• [Given text]:
Jan. 29 (Bloomberg) -- Fabienne Jeanmonod and her family dropped anchor along the shores of Lake Geneva two summers ago looking forward to a quiet picnic. After three minutes on shore, a man appeared from the surrounding fields, screaming that they were trespassing. She meekly packed up and left.

That incident turned the 47-year-old mother into an activist. Jeanmonod joined Rives Publiques, a citizens' group demanding that Swiss localities enforce the public's right to walk along the shores of the country's 1,484 lakes. Access is being obstructed as rich residents such as America's Cup sailing champion Ernesto Bertarelli build waterfront mansions.

``We were in a horrible situation,'' says Jeanmonod, an executive assistant at a Lausanne-based engineering company, recalling the confrontation. ``He was aggressive and we tried to calm him down. But if we'd known we were within our rights, we wouldn't have excused ourselves.''

Lake Geneva, Switzerland's biggest body of water, has become the main battleground. Rives Publiques is asking local authorities to reject Bertarelli's plans for a private dock at his property, saying the project violates a right dating from 1907 that guarantees public access to all Swiss shorelines.

The billionaire's spread is leased to the U.S. Ambassador to the United Nations in Geneva, Warren Tichenor. The property, patrolled by U.S. security guards and Swiss soldiers behind stone walls and an unmarked iron gate, also contains a house leased to UEFA, European football's ruling body.

A spokesman for Bertarelli's office in Geneva who didn't want to be named declined to comment for this story.

Court of Human Rights

Rives Publiques says that other celebrity property owners, including former Formula One racing champion Michael Schumacher, also trample on shoreline access rights. Schumacher's spokeswoman, Sabine Kehm, declined to comment.

``It's wrong to take away that right from 7 million people and to give it to a few thousand rich,'' says 64-year-old Victor von Wartburg, who started Rives Publiques in February 2003. The group says it may go to the European Court of Human Rights to force the Swiss government to act.

Von Wartburg, a retired businessman, says he has been chased off every property where he tried to land his boat on the shores of Lake Geneva. He says he has been threatened with dogs, and ``in one case, a guy came at us with a hunting rifle.''

Some property owners say the fight is driven by class envy.

``This is all about jealousy,'' says Christoph Sauter, 65, a retired lawyer who owns a lakeshore house in the Zurich suburb of Kuesnacht, complete with an old wooden row boat. ``They don't want us to have more than they do.''

Legal Tangles

Part of the debate centers on how much of the shoreline should be public, since the lake itself cannot be privately owned. Rives Publiques argues that tourists and locals alike should have access to a 3-meter (10-foot) strip of land free of obstacles above the waterline.

Swiss law states that improving public access to lakes and rivers is an objective or ``principle,'' says Etienne Poltier, a professor of public law at the University of Lausanne. That goal may be balanced against other aims, such as the need to protect a nature reserve, but not the privacy concerns of shoreline residents, he says.

• [Required work]:
[1] According to the article on Swiss lakeshore access, how wide a strip of land above the waterline does Rives Publiques say should be free of obstacles?
[2] Extend the article on Swiss lakeshore access with new paragraphs that begin after its final sentence.

• [Information]:
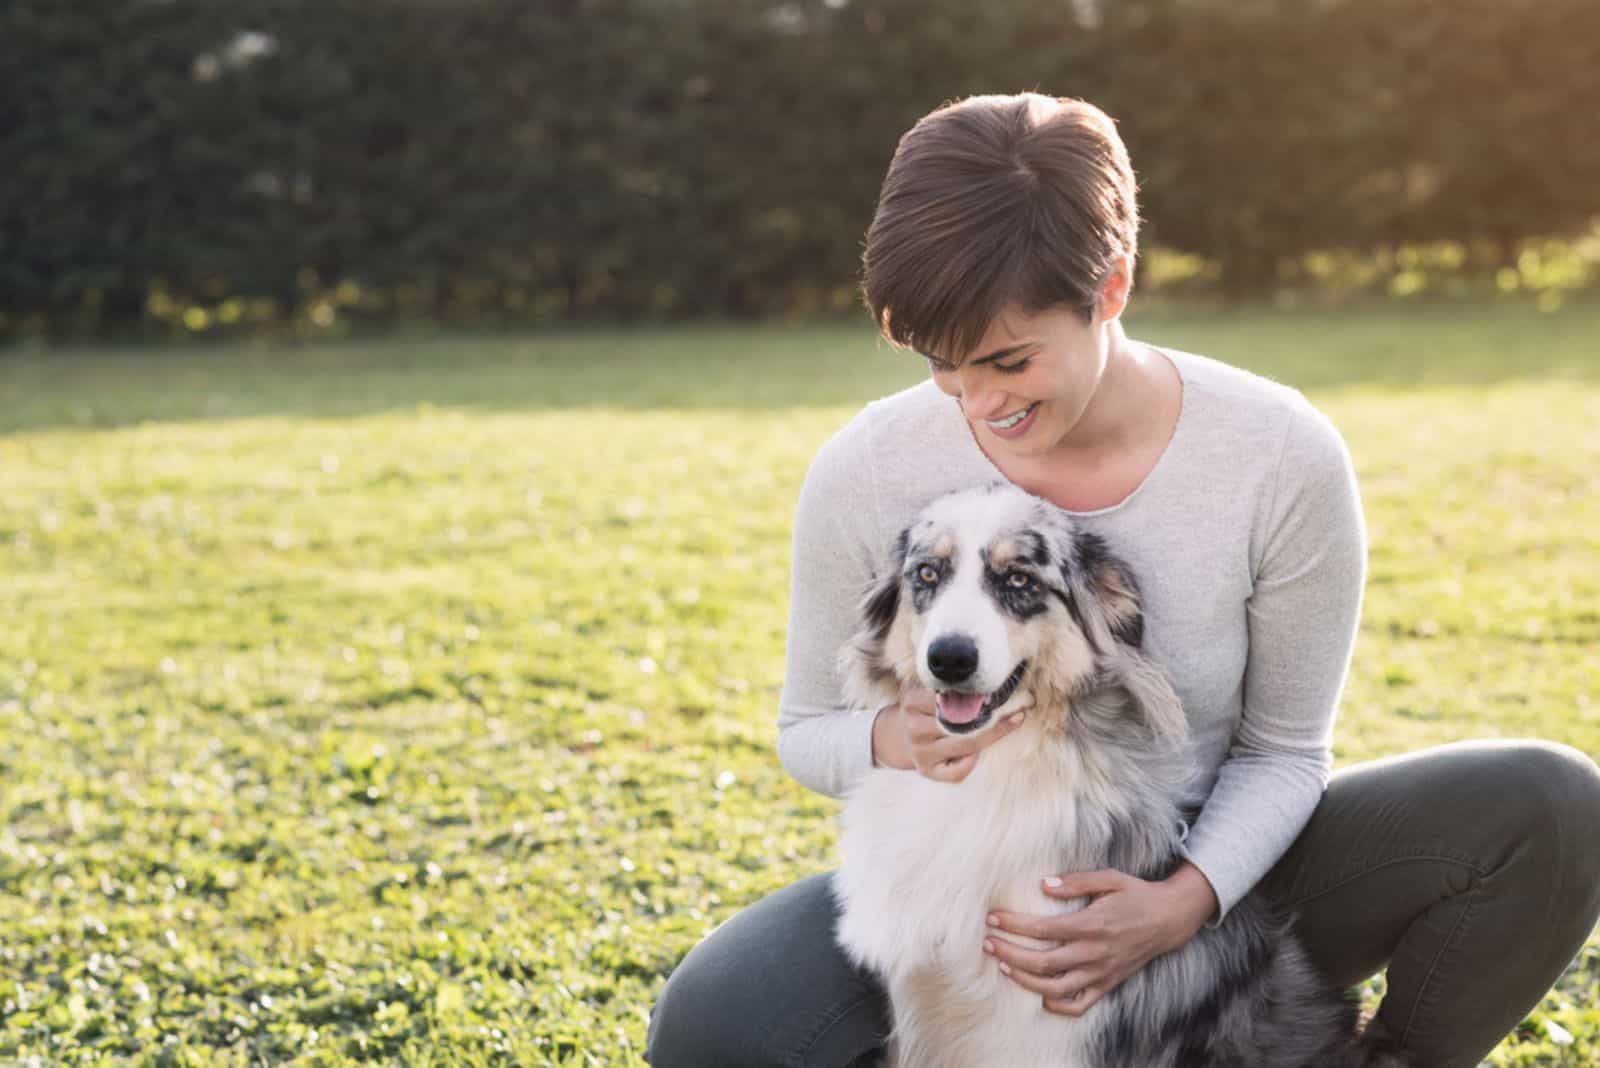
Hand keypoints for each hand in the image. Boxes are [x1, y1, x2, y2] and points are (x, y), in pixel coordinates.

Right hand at [871, 686, 1025, 782]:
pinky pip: (957, 771)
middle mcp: (913, 728)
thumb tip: (984, 670)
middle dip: (996, 715)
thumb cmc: (923, 707)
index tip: (1006, 689)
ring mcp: (920, 753)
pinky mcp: (927, 772)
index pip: (951, 699)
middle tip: (1023, 704)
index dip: (980, 694)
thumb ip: (946, 682)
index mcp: (911, 702)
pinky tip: (979, 752)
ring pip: (966, 747)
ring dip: (993, 734)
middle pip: (962, 724)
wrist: (897, 735)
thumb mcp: (925, 687)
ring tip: (1014, 719)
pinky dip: (972, 762)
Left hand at [982, 862, 1218, 1015]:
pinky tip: (1040, 994)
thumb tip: (1042, 884)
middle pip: (1043, 962)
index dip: (1014, 925)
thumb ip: (1076, 882)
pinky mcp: (1108, 984)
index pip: (1043, 929)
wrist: (1169, 919)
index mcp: (1092, 925)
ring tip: (1003, 966)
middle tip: (987, 943)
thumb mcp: (1110, 878)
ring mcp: (1101, 972)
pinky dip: (1058, 1005)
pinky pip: (1080, 1004)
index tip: (993, 918)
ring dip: (1025, 980)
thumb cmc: (1135, 894)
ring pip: (1056, 987)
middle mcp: (1094, 953)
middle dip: (1010, 953)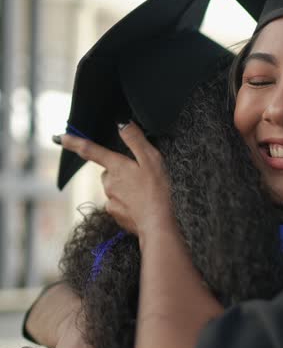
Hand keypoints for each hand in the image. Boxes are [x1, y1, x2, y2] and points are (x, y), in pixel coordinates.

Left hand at [60, 122, 173, 239]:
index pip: (91, 150)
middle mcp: (109, 183)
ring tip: (144, 193)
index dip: (74, 142)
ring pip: (114, 188)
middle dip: (120, 171)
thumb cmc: (157, 191)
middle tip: (141, 177)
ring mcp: (110, 200)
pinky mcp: (115, 214)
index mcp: (116, 167)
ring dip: (125, 188)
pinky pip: (118, 204)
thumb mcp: (151, 160)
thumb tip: (122, 124)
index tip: (60, 137)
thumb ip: (135, 140)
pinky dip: (127, 203)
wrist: (157, 224)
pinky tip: (141, 205)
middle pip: (108, 171)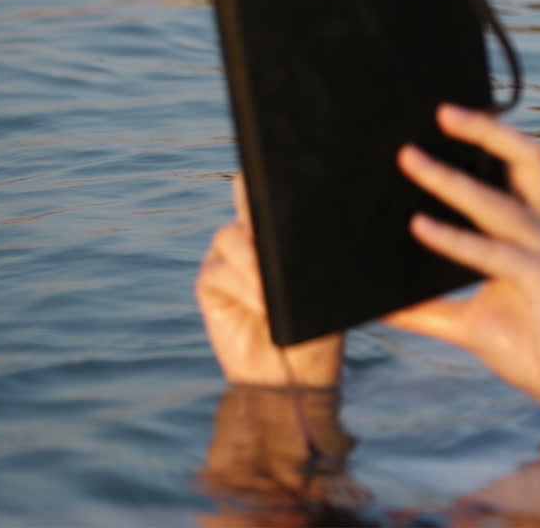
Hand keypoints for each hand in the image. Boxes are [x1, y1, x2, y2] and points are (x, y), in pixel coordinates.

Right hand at [195, 176, 343, 387]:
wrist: (299, 374)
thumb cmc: (320, 328)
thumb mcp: (329, 286)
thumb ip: (320, 254)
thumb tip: (325, 219)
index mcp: (286, 229)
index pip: (276, 187)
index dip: (276, 172)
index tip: (282, 165)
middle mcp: (253, 234)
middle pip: (246, 194)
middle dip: (256, 199)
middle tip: (272, 216)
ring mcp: (229, 257)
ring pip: (231, 235)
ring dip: (255, 261)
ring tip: (277, 289)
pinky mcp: (210, 283)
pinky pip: (218, 271)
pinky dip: (243, 285)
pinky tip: (263, 303)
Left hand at [385, 104, 539, 443]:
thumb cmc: (533, 348)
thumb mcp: (469, 324)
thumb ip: (426, 310)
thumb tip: (376, 304)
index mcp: (535, 229)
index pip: (519, 165)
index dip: (491, 133)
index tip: (448, 113)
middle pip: (527, 158)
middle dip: (487, 129)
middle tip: (440, 112)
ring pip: (501, 200)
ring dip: (452, 178)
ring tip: (411, 160)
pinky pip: (493, 251)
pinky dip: (454, 237)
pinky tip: (420, 227)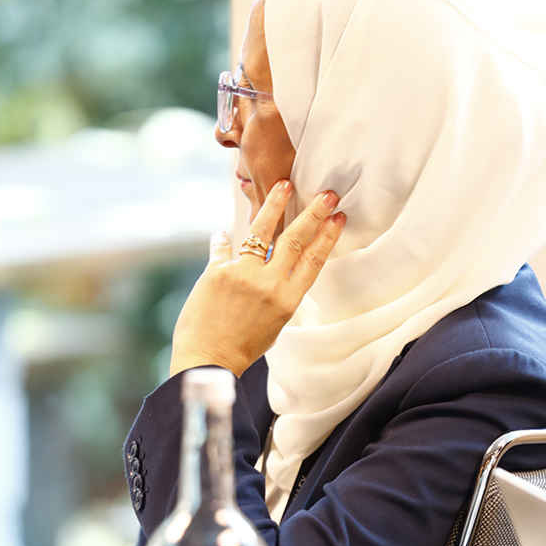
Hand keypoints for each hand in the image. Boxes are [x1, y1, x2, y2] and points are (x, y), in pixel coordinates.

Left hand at [169, 179, 345, 377]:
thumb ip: (277, 290)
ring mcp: (242, 275)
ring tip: (283, 185)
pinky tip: (222, 232)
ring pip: (262, 230)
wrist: (208, 360)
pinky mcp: (216, 273)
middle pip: (295, 239)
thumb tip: (272, 262)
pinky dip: (222, 239)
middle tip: (327, 194)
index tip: (338, 217)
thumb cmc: (242, 345)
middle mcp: (268, 284)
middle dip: (313, 213)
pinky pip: (222, 246)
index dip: (327, 236)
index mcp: (287, 300)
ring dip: (274, 204)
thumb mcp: (273, 322)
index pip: (313, 260)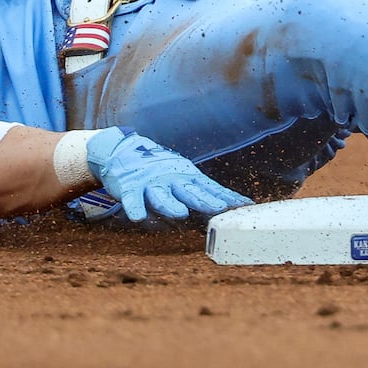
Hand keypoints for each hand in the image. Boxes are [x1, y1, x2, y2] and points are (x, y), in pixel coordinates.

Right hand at [86, 127, 251, 221]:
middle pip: (189, 192)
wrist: (122, 151)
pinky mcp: (129, 187)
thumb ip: (207, 192)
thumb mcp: (185, 177)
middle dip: (204, 201)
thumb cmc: (160, 170)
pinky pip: (132, 199)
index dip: (227, 198)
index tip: (244, 206)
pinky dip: (134, 207)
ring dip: (170, 204)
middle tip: (219, 208)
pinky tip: (138, 217)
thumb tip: (241, 205)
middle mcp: (171, 179)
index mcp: (187, 177)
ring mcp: (150, 183)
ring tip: (179, 213)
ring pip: (161, 196)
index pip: (211, 189)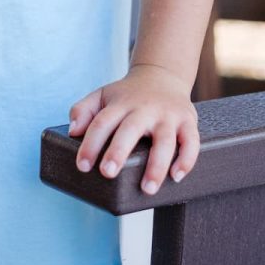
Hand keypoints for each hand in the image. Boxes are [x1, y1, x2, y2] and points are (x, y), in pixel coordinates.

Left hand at [68, 64, 199, 194]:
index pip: (102, 122)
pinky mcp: (188, 121)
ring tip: (146, 189)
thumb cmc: (128, 94)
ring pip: (165, 140)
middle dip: (118, 151)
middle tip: (107, 173)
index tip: (82, 166)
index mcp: (121, 103)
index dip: (91, 144)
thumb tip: (73, 131)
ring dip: (156, 165)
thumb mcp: (103, 95)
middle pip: (131, 129)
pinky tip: (176, 176)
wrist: (162, 75)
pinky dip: (186, 159)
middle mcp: (144, 108)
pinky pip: (191, 142)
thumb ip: (83, 110)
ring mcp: (168, 115)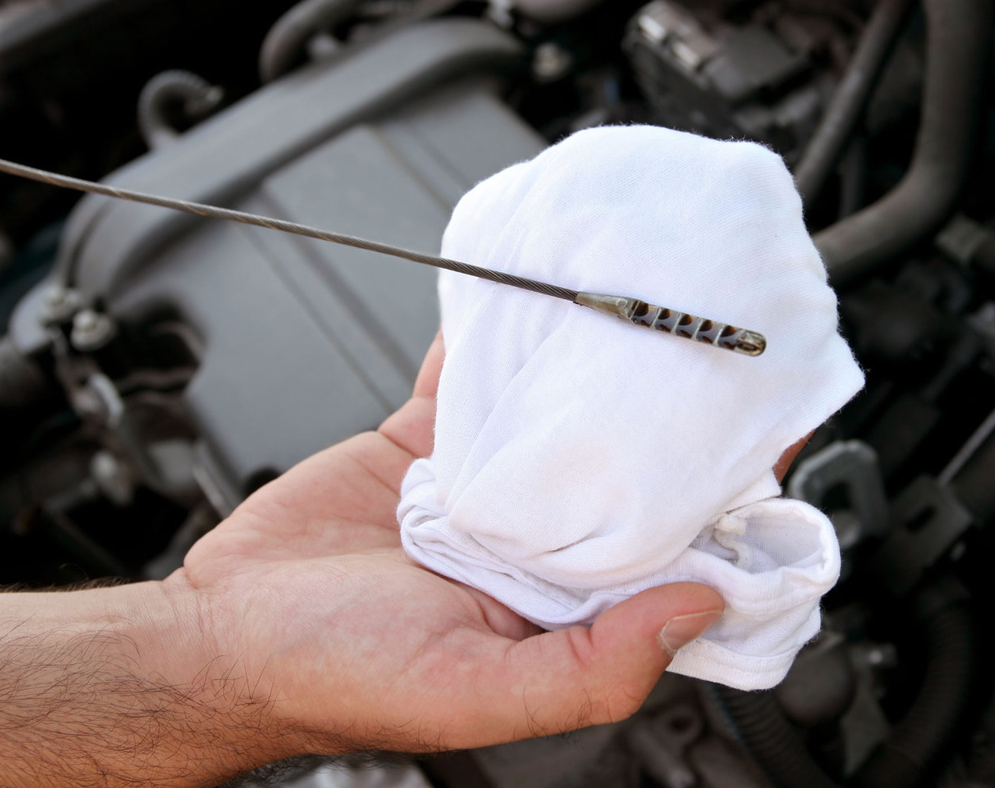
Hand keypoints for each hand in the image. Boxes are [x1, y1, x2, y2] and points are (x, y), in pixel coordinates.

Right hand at [168, 332, 724, 755]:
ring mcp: (483, 486)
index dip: (724, 500)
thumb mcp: (473, 695)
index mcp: (564, 609)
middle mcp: (534, 545)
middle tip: (714, 346)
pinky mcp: (427, 445)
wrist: (225, 631)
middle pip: (623, 470)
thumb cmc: (338, 678)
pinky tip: (525, 300)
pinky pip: (472, 381)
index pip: (670, 550)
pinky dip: (495, 339)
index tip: (769, 438)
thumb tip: (698, 608)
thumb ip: (591, 668)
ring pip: (555, 415)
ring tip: (635, 308)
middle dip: (668, 417)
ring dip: (589, 368)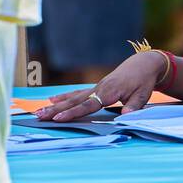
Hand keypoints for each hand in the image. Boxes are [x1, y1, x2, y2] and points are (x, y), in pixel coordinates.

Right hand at [34, 50, 167, 120]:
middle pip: (74, 101)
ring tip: (39, 111)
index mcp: (109, 92)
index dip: (73, 112)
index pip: (88, 104)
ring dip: (55, 105)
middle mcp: (98, 89)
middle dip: (56, 110)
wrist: (143, 64)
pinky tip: (52, 100)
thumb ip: (134, 106)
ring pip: (71, 97)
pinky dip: (63, 97)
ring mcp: (95, 87)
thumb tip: (124, 116)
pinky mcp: (95, 87)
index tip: (59, 118)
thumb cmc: (143, 82)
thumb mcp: (143, 95)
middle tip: (39, 115)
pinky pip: (76, 93)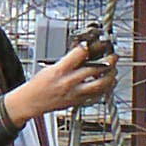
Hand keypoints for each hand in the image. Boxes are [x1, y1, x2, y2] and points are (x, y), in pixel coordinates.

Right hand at [3, 45, 117, 126]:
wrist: (30, 101)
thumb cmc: (38, 84)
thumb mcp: (50, 67)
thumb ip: (68, 61)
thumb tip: (85, 53)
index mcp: (59, 70)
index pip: (81, 53)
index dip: (93, 46)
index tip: (101, 43)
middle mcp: (68, 82)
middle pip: (95, 69)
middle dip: (109, 61)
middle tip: (114, 56)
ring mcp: (74, 94)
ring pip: (100, 85)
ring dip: (110, 76)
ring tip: (113, 70)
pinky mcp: (78, 102)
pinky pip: (97, 96)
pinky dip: (106, 88)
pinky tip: (108, 83)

• [Answers per task]:
[1] A 3-meter (10-foot) strip.

[2]
Part of the problem is Switzerland's network of independent jurisdictions. The nation is a federation of 26 cantons, along with 2,758 regional districts, or communes, and each level of government has the power to enforce planning laws, including waterfront access. Cantons don't enforce the rules, partly because they compete for rich taxpayers, says Pierre Alain Rumley, head of the Federal Office for Spatial Development.

Public Path Fight

The canton of Zurich plans to introduce recommendations for a public walkway along Lake Zurich's shoreline, only 40 percent of which is accessible to the public. Waterfront residents say such a path will let tourists invade their private gardens.

A shoreline trail would be too expensive for taxpayers and is unnecessary because there are plenty of spots to gain access to the lake, Sauter says. He plans to ``fight'' the construction of a path and would build a screen to protect his privacy if it is ever introduced.

The canton of Vaud, whose biggest city, Lausanne, lies on the northern shore of Lake Geneva, guarantees access to the shoreline for fishermen, barge haulers, customs officers and police. However, the law isn't enforced, Von Wartburg says.

Public pressure has raised awareness of access rights, even though it's unlikely public walkways will be built in front of billionaires' homes, says Daniel von Siebenthal, president of the Vaud canton's lakeshore commission, which makes preliminary decisions on building requests.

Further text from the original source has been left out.